Secondé par des producteurs tels que The Alchemist, EZ Elpee, Rockwilder, Just Blaze, et Havoc bien sûr, Prodigy perpétue le son de Mobb Deep. Il l'actualise un peu, comme avec le son pompier de "Rock Dat Shit", bien dans l'esprit clinquant de l'an 2000, ou bien cet "Y.B.E." qui évoque le rap sudiste avec son thème (l'argent qui coule à flots) et son invité (B.G. de Cash Money). Mais pour le reste, ce sont des boucles qui laissent toute leur place aux raps, comme sur ce "Keep It Thoro" dépourvu de refrain. Ou bien ce sont les compositions amples et atmosphériques qui ont tant réussi au duo par le passé, celle par exemple de "Can't Complain".

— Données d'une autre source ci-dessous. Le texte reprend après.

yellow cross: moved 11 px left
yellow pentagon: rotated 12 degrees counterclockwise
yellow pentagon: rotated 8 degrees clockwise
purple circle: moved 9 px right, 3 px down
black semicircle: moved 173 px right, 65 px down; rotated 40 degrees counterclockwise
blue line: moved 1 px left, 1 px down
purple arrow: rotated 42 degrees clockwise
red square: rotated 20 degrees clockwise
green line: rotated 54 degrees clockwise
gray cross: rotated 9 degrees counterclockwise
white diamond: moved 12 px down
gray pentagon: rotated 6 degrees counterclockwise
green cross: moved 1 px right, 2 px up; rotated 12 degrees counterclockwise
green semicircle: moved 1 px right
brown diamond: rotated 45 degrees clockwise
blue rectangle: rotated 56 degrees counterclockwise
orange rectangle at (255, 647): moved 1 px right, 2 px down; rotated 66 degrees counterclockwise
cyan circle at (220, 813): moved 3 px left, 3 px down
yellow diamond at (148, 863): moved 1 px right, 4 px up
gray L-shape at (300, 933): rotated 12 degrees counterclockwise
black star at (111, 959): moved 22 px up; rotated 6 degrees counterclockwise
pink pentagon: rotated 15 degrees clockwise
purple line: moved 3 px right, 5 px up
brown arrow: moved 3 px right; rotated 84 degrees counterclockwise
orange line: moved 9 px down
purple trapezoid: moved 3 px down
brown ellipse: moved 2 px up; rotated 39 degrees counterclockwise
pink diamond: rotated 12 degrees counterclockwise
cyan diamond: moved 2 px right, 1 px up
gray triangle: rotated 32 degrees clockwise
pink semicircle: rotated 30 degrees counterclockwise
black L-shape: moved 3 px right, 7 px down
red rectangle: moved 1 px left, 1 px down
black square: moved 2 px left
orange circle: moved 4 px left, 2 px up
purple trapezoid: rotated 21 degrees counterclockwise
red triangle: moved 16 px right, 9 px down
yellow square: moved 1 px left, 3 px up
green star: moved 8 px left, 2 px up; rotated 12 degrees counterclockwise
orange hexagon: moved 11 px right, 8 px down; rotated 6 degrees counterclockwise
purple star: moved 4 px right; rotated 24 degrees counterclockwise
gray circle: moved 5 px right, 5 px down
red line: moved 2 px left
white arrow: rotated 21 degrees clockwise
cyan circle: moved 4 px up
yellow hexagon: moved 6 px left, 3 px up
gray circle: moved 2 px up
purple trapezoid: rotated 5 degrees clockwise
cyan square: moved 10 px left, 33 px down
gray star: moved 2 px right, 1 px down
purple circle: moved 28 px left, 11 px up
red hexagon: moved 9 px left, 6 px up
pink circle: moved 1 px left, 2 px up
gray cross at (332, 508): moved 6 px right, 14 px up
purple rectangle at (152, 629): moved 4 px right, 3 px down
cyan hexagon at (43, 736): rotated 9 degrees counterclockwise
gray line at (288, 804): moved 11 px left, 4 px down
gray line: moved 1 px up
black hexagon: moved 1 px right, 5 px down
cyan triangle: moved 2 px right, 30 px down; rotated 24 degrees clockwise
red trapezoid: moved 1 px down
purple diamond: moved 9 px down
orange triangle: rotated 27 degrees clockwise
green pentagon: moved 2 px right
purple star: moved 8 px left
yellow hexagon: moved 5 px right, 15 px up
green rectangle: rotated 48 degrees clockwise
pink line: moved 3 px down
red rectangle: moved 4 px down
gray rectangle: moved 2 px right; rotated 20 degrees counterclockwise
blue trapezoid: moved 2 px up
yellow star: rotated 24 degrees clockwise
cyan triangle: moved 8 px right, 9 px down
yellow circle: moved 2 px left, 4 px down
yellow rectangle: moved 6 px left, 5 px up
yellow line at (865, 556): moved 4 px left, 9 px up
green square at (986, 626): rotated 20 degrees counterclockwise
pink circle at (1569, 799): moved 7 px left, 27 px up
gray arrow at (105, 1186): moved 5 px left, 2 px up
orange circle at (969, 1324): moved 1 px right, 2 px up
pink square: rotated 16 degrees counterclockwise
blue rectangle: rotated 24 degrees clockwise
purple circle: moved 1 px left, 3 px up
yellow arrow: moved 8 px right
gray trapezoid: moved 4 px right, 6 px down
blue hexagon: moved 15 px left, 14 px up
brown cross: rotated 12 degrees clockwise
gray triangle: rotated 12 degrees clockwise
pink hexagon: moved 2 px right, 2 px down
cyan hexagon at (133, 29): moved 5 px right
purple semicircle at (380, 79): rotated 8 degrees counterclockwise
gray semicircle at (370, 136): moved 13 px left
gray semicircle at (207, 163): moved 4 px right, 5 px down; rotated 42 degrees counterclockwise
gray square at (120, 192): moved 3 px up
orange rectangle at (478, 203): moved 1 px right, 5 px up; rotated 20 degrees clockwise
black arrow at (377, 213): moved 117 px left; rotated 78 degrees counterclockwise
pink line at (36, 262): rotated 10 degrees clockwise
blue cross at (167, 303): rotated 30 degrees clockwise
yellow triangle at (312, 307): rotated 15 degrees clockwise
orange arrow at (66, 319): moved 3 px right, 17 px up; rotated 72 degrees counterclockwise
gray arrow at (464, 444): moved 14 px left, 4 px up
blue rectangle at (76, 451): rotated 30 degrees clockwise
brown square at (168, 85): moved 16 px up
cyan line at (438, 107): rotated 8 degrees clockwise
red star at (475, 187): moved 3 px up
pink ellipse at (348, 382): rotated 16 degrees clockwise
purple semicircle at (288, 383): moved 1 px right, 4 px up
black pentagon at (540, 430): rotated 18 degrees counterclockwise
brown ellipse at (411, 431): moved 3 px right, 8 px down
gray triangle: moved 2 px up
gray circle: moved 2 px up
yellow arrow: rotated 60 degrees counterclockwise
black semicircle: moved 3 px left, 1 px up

H.N.I.C., cependant, est loin d'être parfait. Même si les rappeurs répondent présents, la boucle de clavecin sans variation de “What U Rep” est épuisante. Les beats de "Wanna Be Thugs", "Delt W/ The Bullshit", "Trials Of Love" et d'autres encore, font preuve de peu d'imagination. Et après un départ canon, l'album s'embourbe par instants, malgré des moments forts comme "Diamond", ce "Gun Play" produit de main de maître par Rockwilder et "Veteran’s Memorial" (si l'on veut mon avis, un bien meilleur travail d'Alchemist que celui du pourtant très populaire "Keep It Thoro").

Depuis The Infamous, le duo n'a jamais quitté le premier plan. Mais tout de même, progressivement, année après année, il perd de sa superbe, et H.N.I.C. précède de peu sa relégation dans la deuxième division du rap. Il est l'ultime artéfact d'une époque où Mobb Deep régnait là-bas, tout là-haut, au sommet de la scène rap new-yorkaise et globale.